Emilio Ambasz and the “green factory” for Texas

From the Domus archives we rediscover a design for a laboratory complex epitomizing the “green over gray” philosophy with which the Argentinian designer, architect and theorist has become a forerunner of green architecture.

“Green over gray”. Almost a claim, a risk of oversimplification; but this is not the case when talking about Emilio Ambasz, the multifaceted precursor of green architecture. The statement is a summary of an entire design philosophy, and consequent action, carried out over five decades, where massively covering or integrating buildings – each of them born “in defiance of nature” – with greenery corresponds to a restitution of the land taken by its realization. Ambasz has always placed himself on the most advanced front of research, whether it was shaping a cultural outline of Italian design as curator at MoMA for the 1972 exhibition Italy: the new domestic landscape in 1972, or materializing a provocative thought on the presence of greenery in cities as with the Prefectural International Hall in Fukuoka. In the early 1980s, the different cues of this theory of integration between building/artifact and nature were condensed into a project that would test them within the sharply characterized Texas landscape, where to place an office and laboratory complex. Domus published the experiment in February 1983, on issue 636.

Domus 636, February 1983

The Usine Verte

The Schlumberger Engineering Research Laboratory at Austin, Texas, includes, as in a sort of encyclopaedic epitome, signs and forms already tried out in various ways by Emilio Ambasz in previous projects. The result is a kind of “garden-text”, a park scattered with objects produced for particular uses and a system of paths that link them and allow them to talk in the landscape. They are mildy emergent outlines or, conversely, massive and imposing in the strength of their ostentatious gravity. Sinuous and serpentine signs that follow the ground’s undulations, or rigid geometries imposed upon it by the stiffness of their conformation. A “map of memories” —in the mind of the architect, who wanted to synthetize his whole repertory of favourite signs, and in the mind of the future visitor, who will be able, as he walks through well-devised spaces, to reconstruct the suggestions of those signs by reconnecting them to the exact individuality of his own “remembering”. 

Domus 636, February 1983

An interest in space as a place of social and individual ritual, in fact, overrides the search for architectural form in itself. The search is rather of an anthropological kind, which seeks in history not the perpetuation of forms but the substance of living. The presence, in this as in other recent projects, of architectural reminders of porticoes and columns, arches and gazebos, must not mislead the spectator nor suggest any facile form of escape into the ready-to-wear historicism of fashionable trends. On the contrary, Ambasz’s interest seems to be focused on archetypes that belong to the history of a culture and of a manner of using space. 

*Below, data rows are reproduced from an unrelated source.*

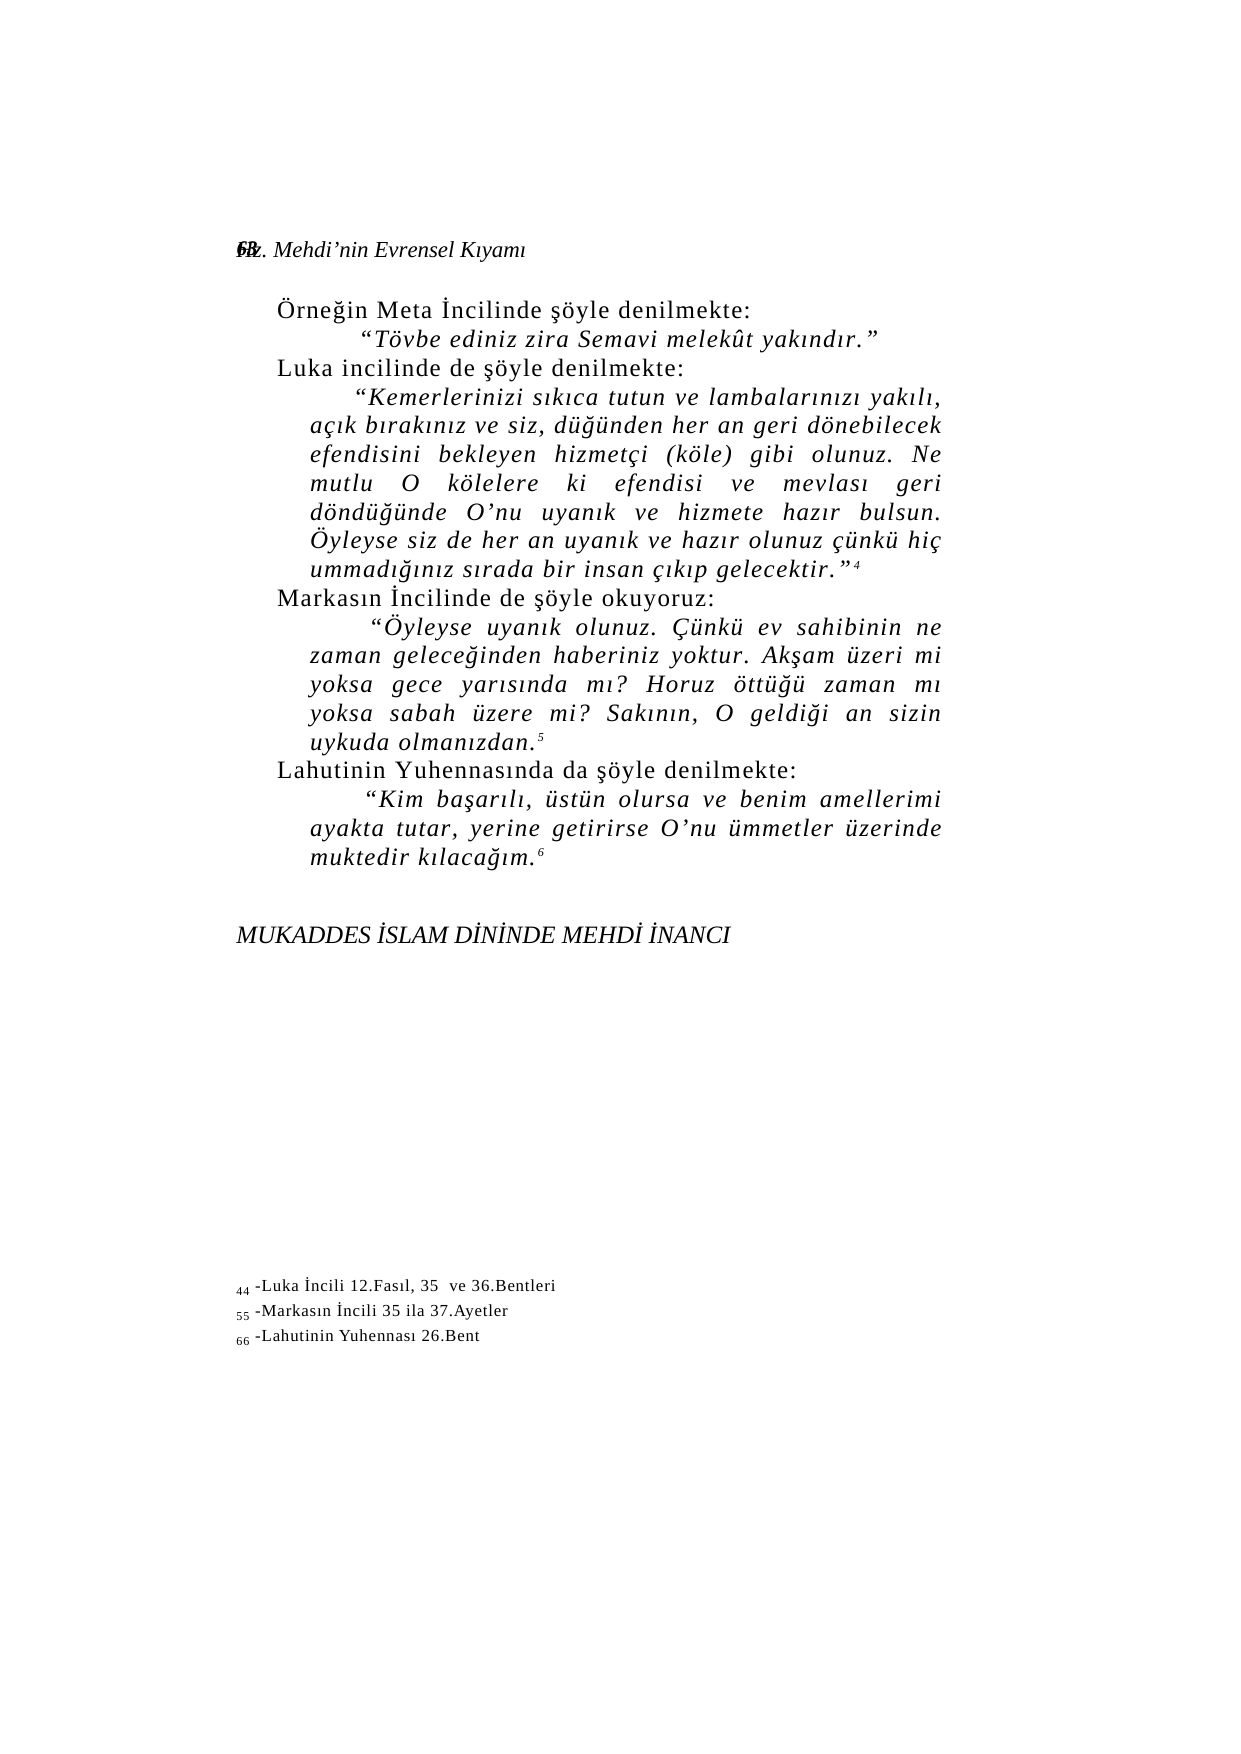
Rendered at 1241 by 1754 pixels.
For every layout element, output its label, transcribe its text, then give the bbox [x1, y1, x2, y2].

text Örneğin Meta İncilinde şöyle denilmekte: [236, 295, 945, 324]
text “Kim başarılı, üstün olursa ve benim amellerimi ayakta tutar, yerine getirirse O’nu ümmetler üzerinde muktedir kılacağım.6 [310, 784, 945, 870]
text “Tövbe ediniz zira Semavi melekût yakındır.” [310, 324, 945, 353]
text Markasın İncilinde de şöyle okuyoruz: [236, 583, 945, 612]
subtitle MUKADDES İSLAM DİNİNDE MEHDİ İNANCI [236, 920, 945, 949]
text “Kemerlerinizi sıkıca tutun ve lambalarınızı yakılı, açık bırakınız ve siz, düğünden her an geri dönebilecek efendisini bekleyen hizmetçi (köle) gibi olunuz. Ne mutlu O kölelere ki efendisi ve mevlası geri döndüğünde O’nu uyanık ve hizmete hazır bulsun. Öyleyse siz de her an uyanık ve hazır olunuz çünkü hiç ummadığınız sırada bir insan çıkıp gelecektir.”4 [310, 382, 945, 583]
text Luka incilinde de şöyle denilmekte: [236, 353, 945, 382]
text Lahutinin Yuhennasında da şöyle denilmekte: [236, 755, 945, 784]
text “Öyleyse uyanık olunuz. Çünkü ev sahibinin ne zaman geleceğinden haberiniz yoktur. Akşam üzeri mi yoksa gece yarısında mı? Horuz öttüğü zaman mı yoksa sabah üzere mi? Sakının, O geldiği an sizin uykuda olmanızdan.5 [310, 612, 945, 755]
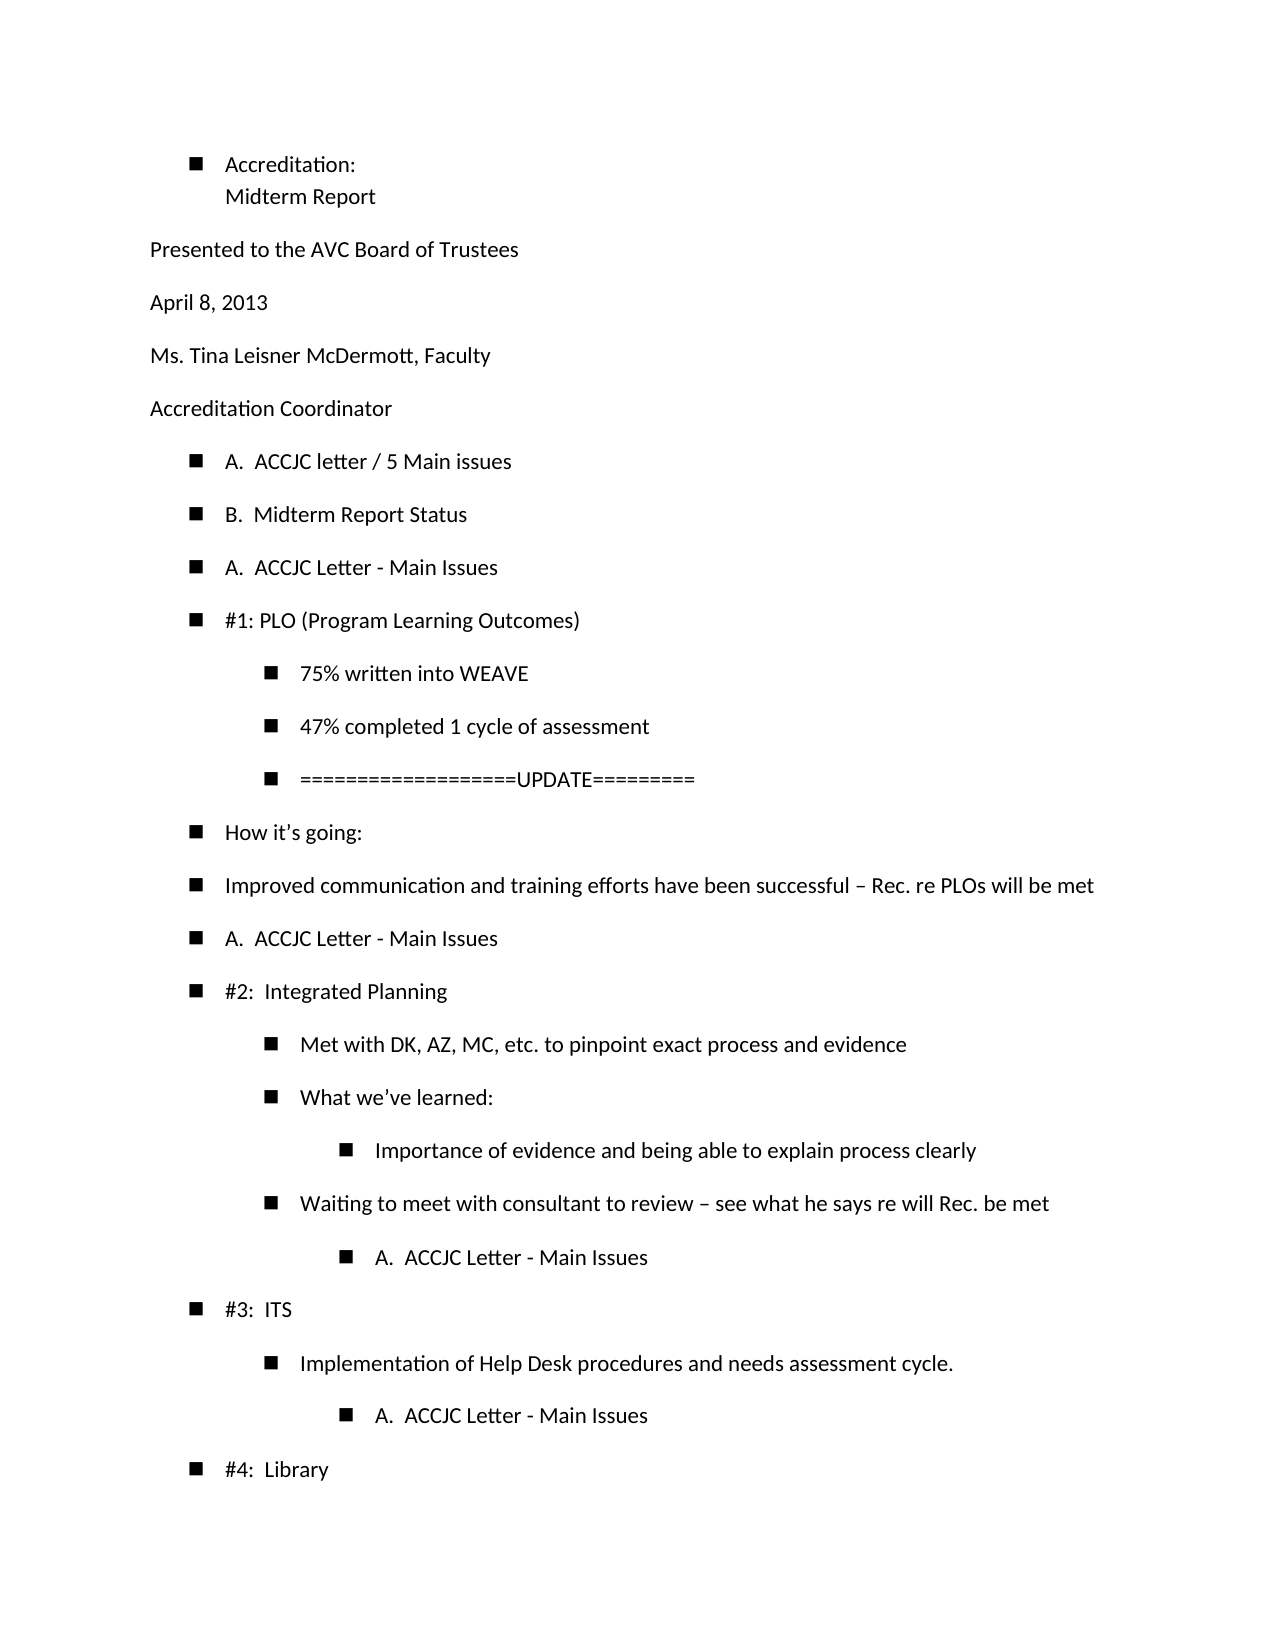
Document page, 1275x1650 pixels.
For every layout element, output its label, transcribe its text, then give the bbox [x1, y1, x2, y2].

text Accreditation Coordinator [150, 394, 1125, 422]
list Waiting to meet with consultant to review – see what he says re will Rec. be met [262, 1189, 1125, 1218]
list 47% completed 1 cycle of assessment [262, 712, 1125, 740]
list Improved communication and training efforts have been successful – Rec. re PLOs will be met [187, 871, 1125, 899]
list How it’s going: [187, 818, 1125, 846]
list ===================UPDATE========= [262, 765, 1125, 793]
text Presented to the AVC Board of Trustees [150, 235, 1125, 263]
list A. ACCJC Letter - Main Issues [187, 553, 1125, 581]
text April 8, 2013 [150, 288, 1125, 316]
list 75% written into WEAVE [262, 659, 1125, 687]
list B. Midterm Report Status [187, 500, 1125, 528]
list Accreditation: Midterm Report [187, 150, 1125, 210]
list What we’ve learned: [262, 1083, 1125, 1112]
list #3: ITS [187, 1296, 1125, 1324]
list A. ACCJC Letter - Main Issues [187, 924, 1125, 952]
list #2: Integrated Planning [187, 977, 1125, 1006]
list Importance of evidence and being able to explain process clearly [337, 1137, 1125, 1164]
list A. ACCJC letter / 5 Main issues [187, 447, 1125, 475]
text Ms. Tina Leisner McDermott, Faculty [150, 341, 1125, 369]
list Implementation of Help Desk procedures and needs assessment cycle. [262, 1349, 1125, 1377]
list A. ACCJC Letter - Main Issues [337, 1243, 1125, 1271]
list Met with DK, AZ, MC, etc. to pinpoint exact process and evidence [262, 1031, 1125, 1058]
list #4: Library [187, 1455, 1125, 1483]
list #1: PLO (Program Learning Outcomes) [187, 606, 1125, 634]
list A. ACCJC Letter - Main Issues [337, 1402, 1125, 1430]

An architecture of synthesis and mediation conjugates the organic and the geometric, the genius loci and industrialization, irruption of the imaginary and industrial logic. Metaphor aside, this capacity for summing up the design’s microdynamics is thus addressed to the heart of the functional theme required by a structure of this kind: the capacity to establish a connection between two recurrent systems, that of the conventional office (which offers privacy and stability) and that the landscape office (which has the advantage of greater flexibility and easier communication); between the needs of the individual and those of the community. 

Domus 636, February 1983

Small, basic and self-sufficient units are the realistic point of departure that makes it possible to improve the quality scale whereby a neutral office space can be transformed into a mutable work environment, to be worn like a skin on the user’s “psychological” flexibility, and not only on the “functional” flexibility of the organization. With the mobile unit (a self-sufficient module equipped with door, window, desk and shelf) the researcher has complete control over sound, air, light and temperature; while the open space provides all the necessary services (telephone, electricity, terminals, etc.) and adaptability of the units to any configuration.